[Collected data]
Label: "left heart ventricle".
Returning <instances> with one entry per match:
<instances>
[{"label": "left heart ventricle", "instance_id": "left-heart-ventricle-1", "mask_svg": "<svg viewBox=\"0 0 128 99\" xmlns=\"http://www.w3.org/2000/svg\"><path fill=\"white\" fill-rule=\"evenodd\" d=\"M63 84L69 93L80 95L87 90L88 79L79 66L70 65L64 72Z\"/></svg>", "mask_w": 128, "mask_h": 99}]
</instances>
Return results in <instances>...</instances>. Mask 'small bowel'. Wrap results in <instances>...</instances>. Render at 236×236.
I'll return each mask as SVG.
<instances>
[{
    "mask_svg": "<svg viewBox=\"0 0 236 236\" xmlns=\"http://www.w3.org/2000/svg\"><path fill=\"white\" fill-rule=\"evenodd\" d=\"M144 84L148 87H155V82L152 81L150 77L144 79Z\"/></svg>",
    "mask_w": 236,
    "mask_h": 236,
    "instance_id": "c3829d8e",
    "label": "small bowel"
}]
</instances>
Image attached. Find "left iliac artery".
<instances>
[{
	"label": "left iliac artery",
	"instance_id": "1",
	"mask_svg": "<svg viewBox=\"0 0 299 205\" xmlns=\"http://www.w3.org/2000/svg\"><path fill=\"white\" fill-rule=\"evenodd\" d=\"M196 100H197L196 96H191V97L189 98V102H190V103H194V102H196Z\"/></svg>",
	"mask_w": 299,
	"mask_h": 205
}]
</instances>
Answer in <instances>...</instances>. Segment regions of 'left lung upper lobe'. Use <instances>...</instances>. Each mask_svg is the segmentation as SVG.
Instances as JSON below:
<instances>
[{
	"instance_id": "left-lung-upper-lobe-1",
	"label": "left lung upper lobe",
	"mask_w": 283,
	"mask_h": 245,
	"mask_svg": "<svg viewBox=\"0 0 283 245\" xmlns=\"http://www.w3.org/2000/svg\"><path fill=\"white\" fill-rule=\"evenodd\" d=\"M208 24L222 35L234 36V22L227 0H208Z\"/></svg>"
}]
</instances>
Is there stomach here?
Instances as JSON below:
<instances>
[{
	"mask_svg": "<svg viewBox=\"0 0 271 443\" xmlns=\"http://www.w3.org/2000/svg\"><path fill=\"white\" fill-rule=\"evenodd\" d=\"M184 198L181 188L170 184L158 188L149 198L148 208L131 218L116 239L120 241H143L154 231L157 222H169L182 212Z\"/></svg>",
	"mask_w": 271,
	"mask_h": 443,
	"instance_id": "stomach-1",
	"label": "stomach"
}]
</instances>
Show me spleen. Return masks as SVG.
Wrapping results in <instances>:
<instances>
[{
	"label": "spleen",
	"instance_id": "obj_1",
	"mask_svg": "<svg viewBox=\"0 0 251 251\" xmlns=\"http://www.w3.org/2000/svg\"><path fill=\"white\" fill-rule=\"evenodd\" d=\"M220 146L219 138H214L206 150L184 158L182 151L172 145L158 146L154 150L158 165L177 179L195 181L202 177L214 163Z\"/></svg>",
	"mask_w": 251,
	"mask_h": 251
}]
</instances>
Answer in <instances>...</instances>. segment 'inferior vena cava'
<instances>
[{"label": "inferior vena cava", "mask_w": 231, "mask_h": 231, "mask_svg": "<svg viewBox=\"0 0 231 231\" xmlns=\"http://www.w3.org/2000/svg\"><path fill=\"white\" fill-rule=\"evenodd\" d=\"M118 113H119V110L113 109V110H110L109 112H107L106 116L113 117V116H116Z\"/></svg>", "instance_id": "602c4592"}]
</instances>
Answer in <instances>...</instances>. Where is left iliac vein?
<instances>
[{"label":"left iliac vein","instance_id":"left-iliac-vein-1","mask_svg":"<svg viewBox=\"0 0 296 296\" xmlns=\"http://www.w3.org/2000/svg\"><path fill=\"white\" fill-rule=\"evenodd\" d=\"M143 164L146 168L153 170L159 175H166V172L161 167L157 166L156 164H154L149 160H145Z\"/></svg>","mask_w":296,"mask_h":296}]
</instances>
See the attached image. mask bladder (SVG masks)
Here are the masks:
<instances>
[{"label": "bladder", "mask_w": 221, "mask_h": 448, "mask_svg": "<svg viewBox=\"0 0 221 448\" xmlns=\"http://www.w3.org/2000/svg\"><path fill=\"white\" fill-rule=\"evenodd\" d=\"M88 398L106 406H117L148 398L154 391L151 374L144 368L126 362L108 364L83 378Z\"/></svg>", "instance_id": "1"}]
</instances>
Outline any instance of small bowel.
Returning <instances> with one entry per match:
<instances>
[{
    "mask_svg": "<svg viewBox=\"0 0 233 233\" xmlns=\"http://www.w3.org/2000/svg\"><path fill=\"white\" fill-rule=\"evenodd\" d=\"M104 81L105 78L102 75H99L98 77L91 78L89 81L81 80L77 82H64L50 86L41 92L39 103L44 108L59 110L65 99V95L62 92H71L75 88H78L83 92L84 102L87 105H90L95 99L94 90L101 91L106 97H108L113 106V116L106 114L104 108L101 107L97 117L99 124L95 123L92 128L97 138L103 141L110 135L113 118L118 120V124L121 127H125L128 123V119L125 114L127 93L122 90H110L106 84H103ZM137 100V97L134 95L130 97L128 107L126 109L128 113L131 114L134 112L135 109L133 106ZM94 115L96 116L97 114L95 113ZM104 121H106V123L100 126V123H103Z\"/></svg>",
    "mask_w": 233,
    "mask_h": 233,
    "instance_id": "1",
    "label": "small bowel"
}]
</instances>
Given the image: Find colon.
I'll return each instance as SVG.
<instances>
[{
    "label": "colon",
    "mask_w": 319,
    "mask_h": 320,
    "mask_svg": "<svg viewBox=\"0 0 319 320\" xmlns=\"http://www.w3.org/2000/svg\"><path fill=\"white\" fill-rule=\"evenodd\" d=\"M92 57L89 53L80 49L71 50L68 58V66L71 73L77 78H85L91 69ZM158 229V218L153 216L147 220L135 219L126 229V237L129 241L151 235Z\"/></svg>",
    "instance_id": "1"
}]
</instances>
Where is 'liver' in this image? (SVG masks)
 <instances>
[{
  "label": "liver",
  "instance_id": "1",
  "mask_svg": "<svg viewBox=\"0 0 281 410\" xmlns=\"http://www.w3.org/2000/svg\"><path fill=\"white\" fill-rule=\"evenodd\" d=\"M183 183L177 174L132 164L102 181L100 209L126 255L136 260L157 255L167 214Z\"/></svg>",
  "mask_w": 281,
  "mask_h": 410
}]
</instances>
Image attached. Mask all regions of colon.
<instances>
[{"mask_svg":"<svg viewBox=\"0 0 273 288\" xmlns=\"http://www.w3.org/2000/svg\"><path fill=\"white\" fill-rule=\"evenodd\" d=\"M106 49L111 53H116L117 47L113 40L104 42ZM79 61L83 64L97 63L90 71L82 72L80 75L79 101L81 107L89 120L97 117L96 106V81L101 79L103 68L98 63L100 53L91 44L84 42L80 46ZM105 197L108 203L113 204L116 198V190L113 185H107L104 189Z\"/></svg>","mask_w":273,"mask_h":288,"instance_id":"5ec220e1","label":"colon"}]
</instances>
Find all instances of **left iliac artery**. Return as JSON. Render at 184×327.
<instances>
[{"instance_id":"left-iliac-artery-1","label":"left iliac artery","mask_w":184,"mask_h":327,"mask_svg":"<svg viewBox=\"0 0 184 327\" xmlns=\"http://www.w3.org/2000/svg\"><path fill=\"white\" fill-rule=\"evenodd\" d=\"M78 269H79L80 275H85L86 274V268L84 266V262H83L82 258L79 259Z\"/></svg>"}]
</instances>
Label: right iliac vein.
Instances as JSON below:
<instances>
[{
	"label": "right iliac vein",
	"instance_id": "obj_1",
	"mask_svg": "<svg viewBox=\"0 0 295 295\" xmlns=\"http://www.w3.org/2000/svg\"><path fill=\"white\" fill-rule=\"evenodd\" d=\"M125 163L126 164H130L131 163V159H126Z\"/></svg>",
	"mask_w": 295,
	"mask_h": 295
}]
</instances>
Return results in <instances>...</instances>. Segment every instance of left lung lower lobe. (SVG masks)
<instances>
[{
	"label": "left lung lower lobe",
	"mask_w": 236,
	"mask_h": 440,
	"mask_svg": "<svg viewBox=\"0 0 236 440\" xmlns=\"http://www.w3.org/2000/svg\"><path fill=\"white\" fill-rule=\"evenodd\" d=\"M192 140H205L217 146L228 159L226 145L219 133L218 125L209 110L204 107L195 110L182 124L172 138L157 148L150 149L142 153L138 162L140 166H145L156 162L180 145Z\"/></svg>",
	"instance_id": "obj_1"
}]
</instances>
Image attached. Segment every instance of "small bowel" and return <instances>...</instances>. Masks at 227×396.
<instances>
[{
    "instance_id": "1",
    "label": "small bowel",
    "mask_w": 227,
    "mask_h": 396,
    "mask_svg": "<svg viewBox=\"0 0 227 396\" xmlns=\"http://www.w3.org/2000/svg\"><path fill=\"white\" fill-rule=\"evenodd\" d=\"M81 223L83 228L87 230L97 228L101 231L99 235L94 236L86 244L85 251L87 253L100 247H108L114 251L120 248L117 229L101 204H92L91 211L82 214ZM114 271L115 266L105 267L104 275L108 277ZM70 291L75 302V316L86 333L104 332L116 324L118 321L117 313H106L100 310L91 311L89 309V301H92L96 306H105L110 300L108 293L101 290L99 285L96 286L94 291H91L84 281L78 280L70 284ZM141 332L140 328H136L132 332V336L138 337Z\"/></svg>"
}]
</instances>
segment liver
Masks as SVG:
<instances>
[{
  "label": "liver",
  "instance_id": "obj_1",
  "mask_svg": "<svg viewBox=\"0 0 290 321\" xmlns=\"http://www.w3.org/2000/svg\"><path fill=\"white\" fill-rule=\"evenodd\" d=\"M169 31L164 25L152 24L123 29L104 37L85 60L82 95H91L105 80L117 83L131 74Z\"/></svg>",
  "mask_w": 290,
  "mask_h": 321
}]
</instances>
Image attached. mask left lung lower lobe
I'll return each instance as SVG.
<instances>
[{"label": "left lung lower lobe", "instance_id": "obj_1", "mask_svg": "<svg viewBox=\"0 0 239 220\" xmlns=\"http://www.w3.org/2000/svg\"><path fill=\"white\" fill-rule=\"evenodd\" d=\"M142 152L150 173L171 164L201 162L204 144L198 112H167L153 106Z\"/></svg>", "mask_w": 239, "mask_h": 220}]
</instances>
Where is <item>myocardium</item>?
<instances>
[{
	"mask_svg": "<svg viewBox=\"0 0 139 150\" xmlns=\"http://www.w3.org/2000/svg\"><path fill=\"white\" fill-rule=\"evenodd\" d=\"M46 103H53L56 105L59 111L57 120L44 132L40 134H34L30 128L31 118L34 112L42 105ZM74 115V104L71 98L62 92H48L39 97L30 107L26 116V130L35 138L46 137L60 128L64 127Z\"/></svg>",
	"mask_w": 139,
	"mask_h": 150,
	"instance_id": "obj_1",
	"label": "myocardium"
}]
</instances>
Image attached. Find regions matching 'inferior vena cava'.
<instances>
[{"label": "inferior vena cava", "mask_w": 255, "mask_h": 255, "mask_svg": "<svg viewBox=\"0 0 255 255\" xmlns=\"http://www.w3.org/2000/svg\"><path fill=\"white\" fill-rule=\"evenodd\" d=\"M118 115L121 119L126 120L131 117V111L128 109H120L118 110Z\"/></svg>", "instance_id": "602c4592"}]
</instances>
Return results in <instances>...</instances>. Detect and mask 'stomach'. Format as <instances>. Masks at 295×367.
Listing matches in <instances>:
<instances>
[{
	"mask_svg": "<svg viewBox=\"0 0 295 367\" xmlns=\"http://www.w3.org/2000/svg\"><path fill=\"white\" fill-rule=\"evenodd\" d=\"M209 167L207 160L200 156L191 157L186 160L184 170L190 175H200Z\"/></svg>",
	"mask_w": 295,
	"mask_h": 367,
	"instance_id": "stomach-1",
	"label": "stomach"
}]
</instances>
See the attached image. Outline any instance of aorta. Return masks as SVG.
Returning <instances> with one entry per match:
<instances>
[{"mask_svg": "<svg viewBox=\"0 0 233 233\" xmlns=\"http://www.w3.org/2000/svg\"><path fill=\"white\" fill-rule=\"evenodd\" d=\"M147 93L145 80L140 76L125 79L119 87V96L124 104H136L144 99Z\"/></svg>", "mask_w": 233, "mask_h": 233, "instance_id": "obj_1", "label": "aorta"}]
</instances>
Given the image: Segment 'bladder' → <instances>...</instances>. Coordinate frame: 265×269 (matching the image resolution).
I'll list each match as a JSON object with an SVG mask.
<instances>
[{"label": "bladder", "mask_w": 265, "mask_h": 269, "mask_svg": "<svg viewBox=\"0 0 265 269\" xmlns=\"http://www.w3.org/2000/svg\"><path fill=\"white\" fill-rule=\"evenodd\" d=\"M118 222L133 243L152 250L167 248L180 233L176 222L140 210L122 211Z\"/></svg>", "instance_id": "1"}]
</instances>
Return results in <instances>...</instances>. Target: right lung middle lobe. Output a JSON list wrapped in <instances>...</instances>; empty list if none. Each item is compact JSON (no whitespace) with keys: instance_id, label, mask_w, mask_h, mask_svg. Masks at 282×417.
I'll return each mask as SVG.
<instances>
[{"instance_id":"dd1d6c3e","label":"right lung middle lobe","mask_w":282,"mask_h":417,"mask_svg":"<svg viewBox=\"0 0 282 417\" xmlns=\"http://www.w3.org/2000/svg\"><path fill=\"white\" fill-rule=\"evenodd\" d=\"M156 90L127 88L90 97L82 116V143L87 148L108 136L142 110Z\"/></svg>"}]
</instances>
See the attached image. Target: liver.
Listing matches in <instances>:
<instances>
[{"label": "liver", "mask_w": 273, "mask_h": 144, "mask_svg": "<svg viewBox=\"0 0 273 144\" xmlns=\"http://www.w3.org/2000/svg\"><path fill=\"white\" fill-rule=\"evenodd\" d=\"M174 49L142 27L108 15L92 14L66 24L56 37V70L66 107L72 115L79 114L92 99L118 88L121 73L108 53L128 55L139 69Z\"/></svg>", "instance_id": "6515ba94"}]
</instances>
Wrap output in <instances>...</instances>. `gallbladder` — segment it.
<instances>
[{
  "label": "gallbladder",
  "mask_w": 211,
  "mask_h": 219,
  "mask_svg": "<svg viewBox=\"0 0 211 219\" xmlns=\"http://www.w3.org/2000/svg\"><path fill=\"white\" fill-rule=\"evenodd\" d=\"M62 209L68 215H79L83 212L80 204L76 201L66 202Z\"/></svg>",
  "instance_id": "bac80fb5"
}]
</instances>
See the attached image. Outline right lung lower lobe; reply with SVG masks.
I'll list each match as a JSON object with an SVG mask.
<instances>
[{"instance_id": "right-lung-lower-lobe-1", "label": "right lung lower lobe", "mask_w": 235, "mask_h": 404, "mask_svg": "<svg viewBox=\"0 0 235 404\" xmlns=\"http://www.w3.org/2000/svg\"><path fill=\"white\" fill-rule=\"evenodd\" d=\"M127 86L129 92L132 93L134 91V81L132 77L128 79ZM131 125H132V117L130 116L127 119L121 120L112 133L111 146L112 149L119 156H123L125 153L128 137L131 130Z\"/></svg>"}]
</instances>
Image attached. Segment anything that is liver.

[Task details] Rewrite the lines from the line containing "See the attached image. Outline right" through the end of the records, replacing "liver" with "spleen" and leaving everything else unchanged.

[Correct output]
See the attached image. Outline right lung lower lobe; reply with SVG masks.
I'll list each match as a JSON object with an SVG mask.
<instances>
[{"instance_id": "right-lung-lower-lobe-1", "label": "right lung lower lobe", "mask_w": 235, "mask_h": 404, "mask_svg": "<svg viewBox=\"0 0 235 404\" xmlns=\"http://www.w3.org/2000/svg\"><path fill=\"white\" fill-rule=\"evenodd\" d=\"M127 86L129 92L132 93L134 91V81L132 77L128 79ZM131 125H132V117L130 116L127 119L121 120L112 133L111 146L112 149L119 156H123L125 153L128 137L131 130Z\"/></svg>"}]
</instances>
Image attached. Segment anything that is spleen.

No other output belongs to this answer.